The Past and Other Things That Should Stay Buried(18)



Dino frowns. “I was thinking more like the cops or to talk to my sister, but Walmart’s fine.”

The upside about Walmart in the middle of the night is that everyone kind of looks dead, so I blend in. We stroll up and down each and every aisle and manage to go ten whole minutes without arguing or freaking out, which is nice.

“Hey,” Dino says. “Did you know they have a water bottle with a filter built in?”

I turn around and he’s standing in the middle of the aisle pointing at the bottle, wearing a shit-eating grin. “No way!” I say, and we both crack up.

“Remember the first time you saw that thing?” Dino says.

“It was cool!”

“It’s a water bottle.”

“With a filter built in!”

Dino’s smile grows. “No? For real? Tell me more!”

For one second, all is forgotten. All is forgiven. We’re a couple of friends going on about something that no one else in the world would understand. I might have been a little over-enthusiastic the first time I saw the bottle, and every time we went to Walmart after that, Dino made certain to point it out to me. It’s stupid, right? But that, and a million other stupid things, are the threads of a friendship. They’re the threads of my friendship with Dino.

And then he’s gotta ruin it by talking.

“We should go back to your house.”

The smile and laughter and the good feelings vanish. “Why?”

“To tell your mom you’re still alive.”

“So now I’m alive? Make up your mind.”

“You’re something,” he says. “Don’t you think your parents deserve to know?”

“Are you serious?” Is he serious? I search his eyes, I check the size of his nostrils and the angle of his head for some sign that he’s messing with me, but he’s not.

He stuffs his hands in his pockets and walks to the end of the magic water bottle aisle and turns down the next, leaving me to chase him, which I make a mental note of to remember the next time he says he’s the one always doing the chasing.

“Dino?”

“Tell me this is real.” Dino looks at the items on the shelves and the ceiling and his hands held out in front of him. And at me. He looks directly at me, and there’s a moment where I’m not sure he sees me. Like I’m not a person anymore but a burden he’s carrying.

“What?” I ask. “You think maybe my death hit you so hard that it sent you into some kind of dissociative state and that you’re actually in a psychiatric hospital, drugged and drooling, instead of at Walmart with your best friend who, until a few hours ago, you believed was dead?”

“I wouldn’t have put it like that.”

I snort. “This is real. It’s happening.”

Dino’s chin dips to his chest like that’s what he feared. “You’re not-dead,” he says. “Other people aren’t dying—”

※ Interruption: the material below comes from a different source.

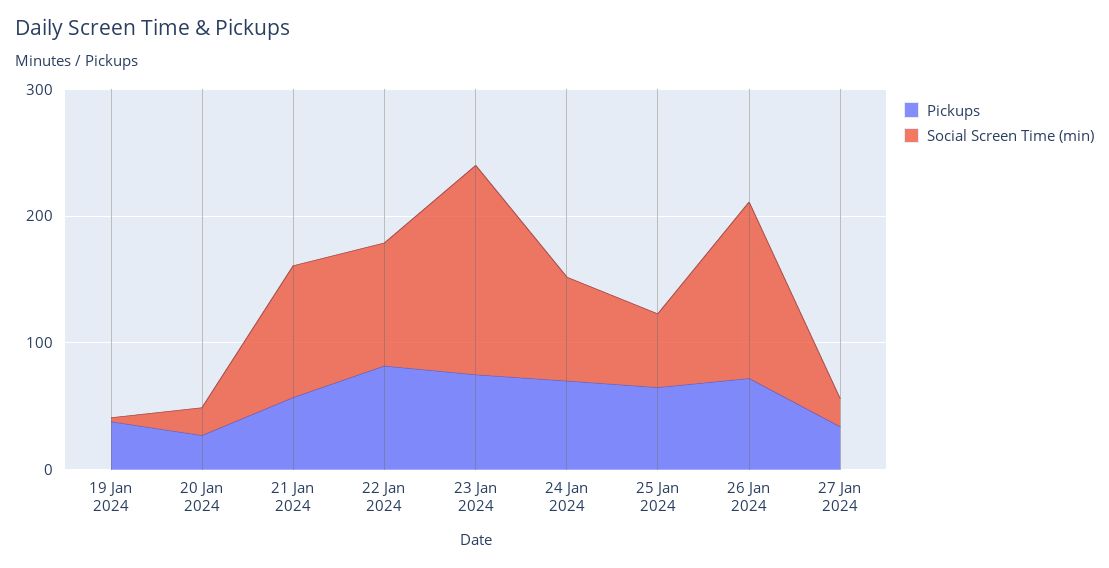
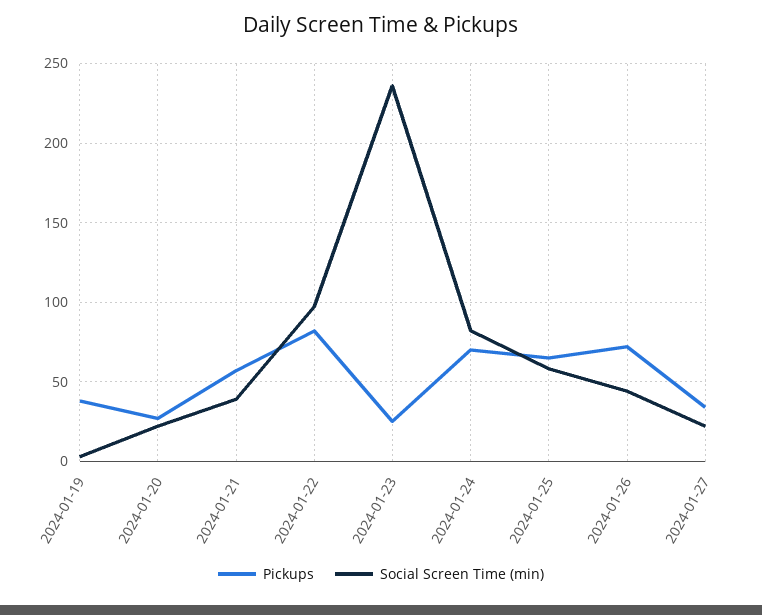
Social Screen Time (min), 21 Jan 2024: 100 -> 40
Pickups, 23 Jan 2024: 80 -> 25
Social Screen Time (min), 23 Jan 2024: 160 -> 235
Social Screen Time (min), 26 Jan 2024: 140 -> 45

“Allegedly,” I say. “According to one paramedic.”

“Still, this is a thing that’s happening. It’s not a Christmas miracle—”

“Because it’s the middle of summer?”

“July . . .”

“What?”

“Don’t you want to tell your mom and Jo?lle that you’re alive?”

An older woman rolls around the corner in her motorized cart and glares at us like she was expecting to have the entire store to herself. I grab Dino’s hand and drag him toward the toy aisle, which is where we used to spend most of our time. I liked the action figures, and Dino couldn’t help buying LEGOs. When we’re clear of anyone who might be listening, I turn to him.

“Why do you think I went home before? Clothes?”

“Kinda.”

It takes all my strength not to smack him. “I was sitting in my room planning to stay there until Momma and Jo came home, but then I started wondering how long this is going to last.” I close my eyes and wish I could breathe so that I could suck in a lungful of air and let it out and feel the relief that comes from it, but I can’t. “You think I’m avoiding what’s happening, but the truth is that I have to keep moving or the reality of my situation will crush me. You want answers? I want them too! But I have no idea where to start, and I’m not going to give my folks hope until I know it’s real.”

Dino rakes his hand through his hair, pulling it off his face. “I understand that; I really do, but we can’t wander aimlessly and hope we stumble on the answers. Your funeral is tomorrow. Your parents are expecting to see your body in a casket. To bury you. We have to tell them or you have to go through with the funeral.”

“Maybe I will,” I say.

“Don’t be stupid.” He keeps shaking his head like he can rattle the bad thoughts of out it, but if it were possible I would’ve done it long ago.

I wander down the aisle and stop in front of the Star Wars toys. Dino’s shadow falls over me as he shuffles nearer.

“What if I’m the cause?” I say.

“Of?”

“This. Me. Of that drunk guy not dying.”

Dino cocks his head to the side. “You think, rather than you being not-dead because something’s stopped people from dying, that people have stopped dying because you’re not dead?”